Jeśli Lewandowski rzeczywiście trafi do Paryża, to Bayern Monachium będzie musiał poszukać następcy. Pojawiają się głośne nazwiska jak Paulo Dybala z Juventusu Turyn, Harry Kane z Tottenhamu Hotspur czy Roberto Firmino z Liverpool FC. Problem polega jednak na tym, że za takich piłkarzy trzeba będzie zapłacić bardzo duże pieniądze, a szefowie Bayernu nie są skłonni, w odróżnieniu od innych europejskich potęg, do wydawania gigantycznych pieniędzy na transfery.
Być może spróbują zatem sprowadzić nieco tańszego piłkarza jak np.
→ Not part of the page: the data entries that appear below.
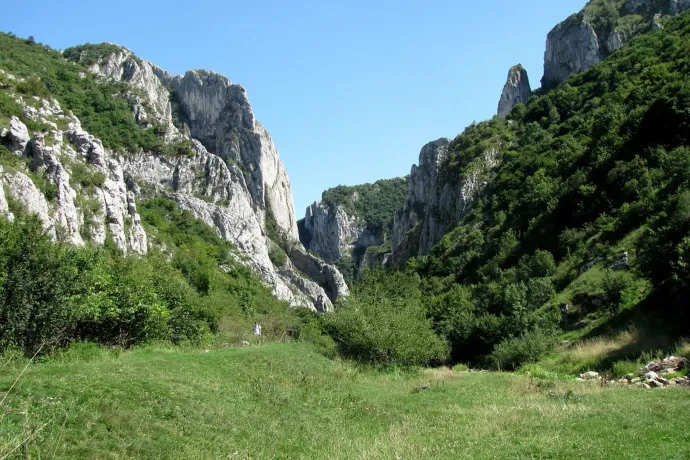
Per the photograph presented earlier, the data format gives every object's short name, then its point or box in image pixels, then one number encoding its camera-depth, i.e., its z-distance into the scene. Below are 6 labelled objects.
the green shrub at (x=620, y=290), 23.91
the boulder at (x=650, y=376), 14.83
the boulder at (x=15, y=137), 52.31
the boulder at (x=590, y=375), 18.26
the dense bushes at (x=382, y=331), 31.52
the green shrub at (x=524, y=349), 25.75
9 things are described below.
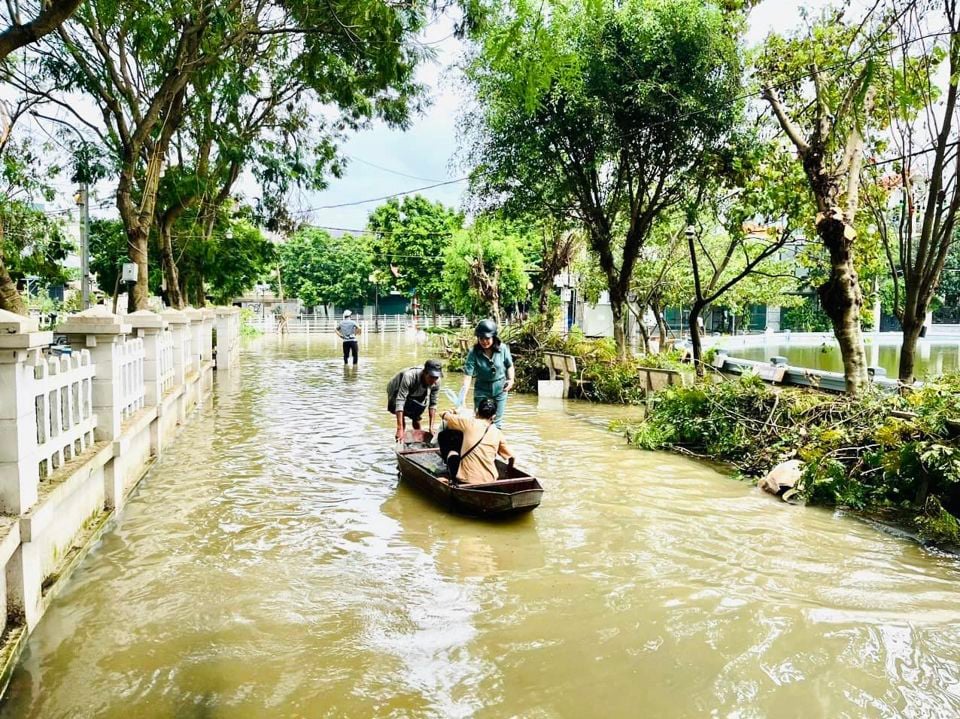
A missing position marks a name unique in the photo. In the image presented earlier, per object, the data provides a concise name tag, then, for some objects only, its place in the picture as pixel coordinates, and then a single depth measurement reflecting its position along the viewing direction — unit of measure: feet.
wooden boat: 23.75
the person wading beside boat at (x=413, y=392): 31.04
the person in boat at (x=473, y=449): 24.64
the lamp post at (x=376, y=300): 178.05
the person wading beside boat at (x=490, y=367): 31.07
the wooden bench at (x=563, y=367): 57.15
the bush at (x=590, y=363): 55.36
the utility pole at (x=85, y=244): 67.56
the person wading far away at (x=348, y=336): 80.64
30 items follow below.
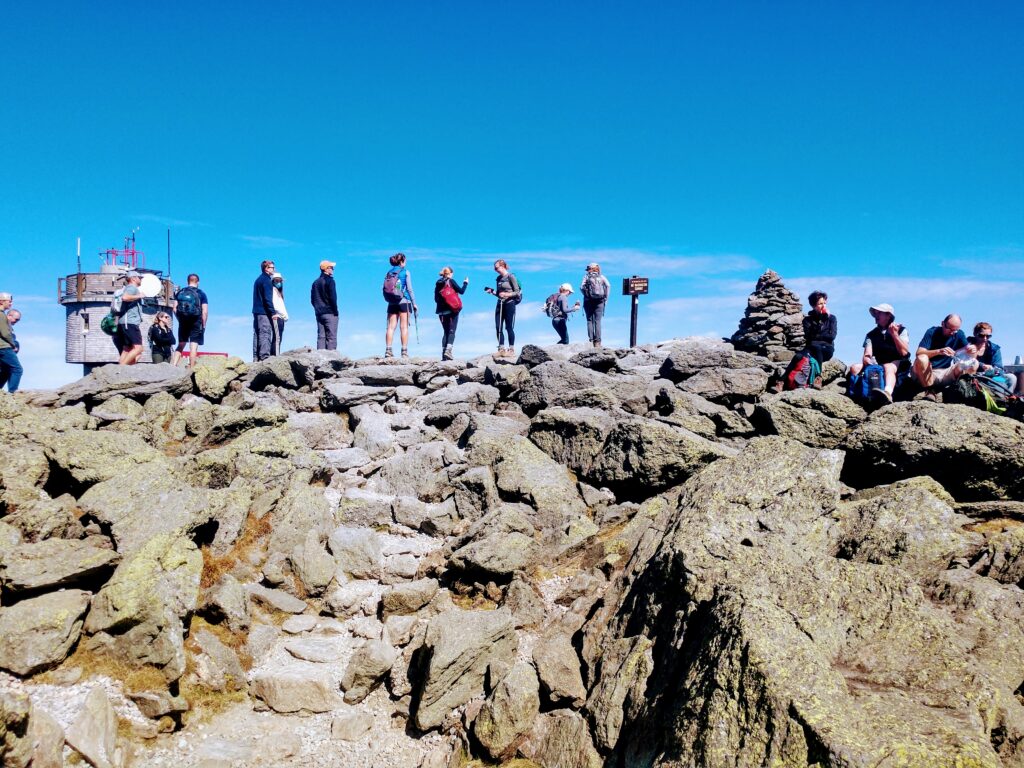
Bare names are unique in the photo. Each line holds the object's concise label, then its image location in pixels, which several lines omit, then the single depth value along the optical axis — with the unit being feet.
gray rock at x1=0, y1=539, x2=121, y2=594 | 36.94
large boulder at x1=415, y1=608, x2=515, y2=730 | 35.09
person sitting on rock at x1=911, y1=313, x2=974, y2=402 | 56.54
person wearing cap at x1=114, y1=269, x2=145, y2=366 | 72.79
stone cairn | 91.04
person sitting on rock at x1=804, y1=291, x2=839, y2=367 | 63.10
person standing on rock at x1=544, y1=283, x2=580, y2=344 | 90.58
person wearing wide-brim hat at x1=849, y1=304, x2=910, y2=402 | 58.54
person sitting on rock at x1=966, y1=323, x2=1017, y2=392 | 57.67
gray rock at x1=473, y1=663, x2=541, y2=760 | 32.42
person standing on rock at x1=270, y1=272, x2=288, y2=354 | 79.92
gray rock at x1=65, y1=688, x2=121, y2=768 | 30.22
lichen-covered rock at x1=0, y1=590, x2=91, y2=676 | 33.58
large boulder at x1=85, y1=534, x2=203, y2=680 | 35.78
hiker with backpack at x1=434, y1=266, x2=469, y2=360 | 80.69
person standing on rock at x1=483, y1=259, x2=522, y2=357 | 85.15
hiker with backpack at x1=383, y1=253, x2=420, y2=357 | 78.48
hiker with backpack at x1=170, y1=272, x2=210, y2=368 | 75.72
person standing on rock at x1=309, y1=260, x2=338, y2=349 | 79.77
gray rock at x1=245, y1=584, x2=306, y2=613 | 42.45
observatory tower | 160.60
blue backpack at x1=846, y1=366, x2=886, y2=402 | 58.85
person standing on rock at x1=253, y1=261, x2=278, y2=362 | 78.95
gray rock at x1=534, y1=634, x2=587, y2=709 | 33.27
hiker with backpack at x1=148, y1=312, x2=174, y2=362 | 77.92
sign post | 99.91
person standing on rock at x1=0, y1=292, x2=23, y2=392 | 66.64
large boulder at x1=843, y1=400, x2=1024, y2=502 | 45.14
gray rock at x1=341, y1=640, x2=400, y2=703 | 37.42
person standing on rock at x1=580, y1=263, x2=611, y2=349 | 89.76
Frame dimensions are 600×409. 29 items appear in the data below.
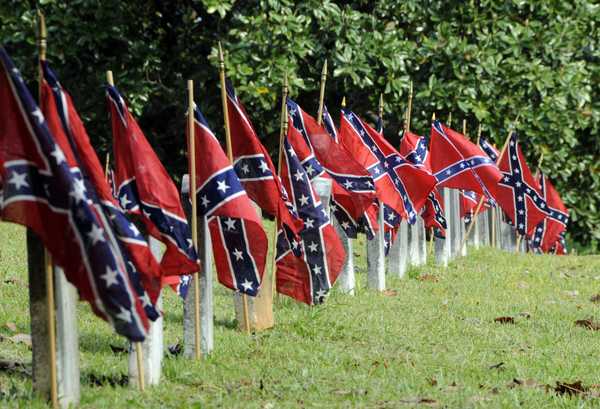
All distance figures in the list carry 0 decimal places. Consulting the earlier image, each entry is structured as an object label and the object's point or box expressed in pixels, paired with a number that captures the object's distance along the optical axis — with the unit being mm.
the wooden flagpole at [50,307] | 11798
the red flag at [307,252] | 18567
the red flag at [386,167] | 23956
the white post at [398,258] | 25827
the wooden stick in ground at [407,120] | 28329
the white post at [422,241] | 28820
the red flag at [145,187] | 13405
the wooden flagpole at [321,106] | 20867
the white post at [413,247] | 27975
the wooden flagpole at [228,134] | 16336
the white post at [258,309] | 17361
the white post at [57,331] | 12034
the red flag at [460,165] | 27947
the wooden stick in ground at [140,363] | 12927
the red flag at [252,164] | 17042
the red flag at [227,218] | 15020
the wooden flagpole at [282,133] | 18594
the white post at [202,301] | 15089
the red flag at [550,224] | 35775
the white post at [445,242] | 29319
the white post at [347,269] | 22183
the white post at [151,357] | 13301
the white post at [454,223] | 31342
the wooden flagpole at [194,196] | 14618
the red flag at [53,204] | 11362
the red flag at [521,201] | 30122
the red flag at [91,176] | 11867
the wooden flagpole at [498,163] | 30144
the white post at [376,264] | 23167
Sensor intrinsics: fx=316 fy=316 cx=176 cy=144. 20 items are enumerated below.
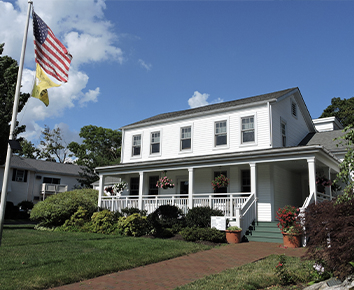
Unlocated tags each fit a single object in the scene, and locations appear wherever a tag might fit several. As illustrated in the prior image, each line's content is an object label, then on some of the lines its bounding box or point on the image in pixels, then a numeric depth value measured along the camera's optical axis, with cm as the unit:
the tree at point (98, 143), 5109
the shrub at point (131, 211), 1606
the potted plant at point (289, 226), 1071
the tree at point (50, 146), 5246
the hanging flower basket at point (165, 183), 1627
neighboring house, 3262
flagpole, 820
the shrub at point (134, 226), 1398
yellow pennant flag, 920
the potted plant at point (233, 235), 1180
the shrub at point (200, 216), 1321
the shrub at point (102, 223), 1496
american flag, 943
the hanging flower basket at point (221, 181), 1534
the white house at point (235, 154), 1400
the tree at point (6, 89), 1845
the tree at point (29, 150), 5159
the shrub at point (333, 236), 475
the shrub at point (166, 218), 1391
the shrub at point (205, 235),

Alvaro Morata. Po przejściu z Realu do Chelsea FC Hiszpan nie czuje się najlepiej w Anglii i zapewne chciałby zmienić otoczenie. Moratą interesują się jednak również szefowie Juventusu.
ZOBACZ WIDEO Bayern wygrał, Lewandowski trafił, ale trener na podziękowanie nie zasłużył [ZDJĘCIA ELEVEN SPORTS]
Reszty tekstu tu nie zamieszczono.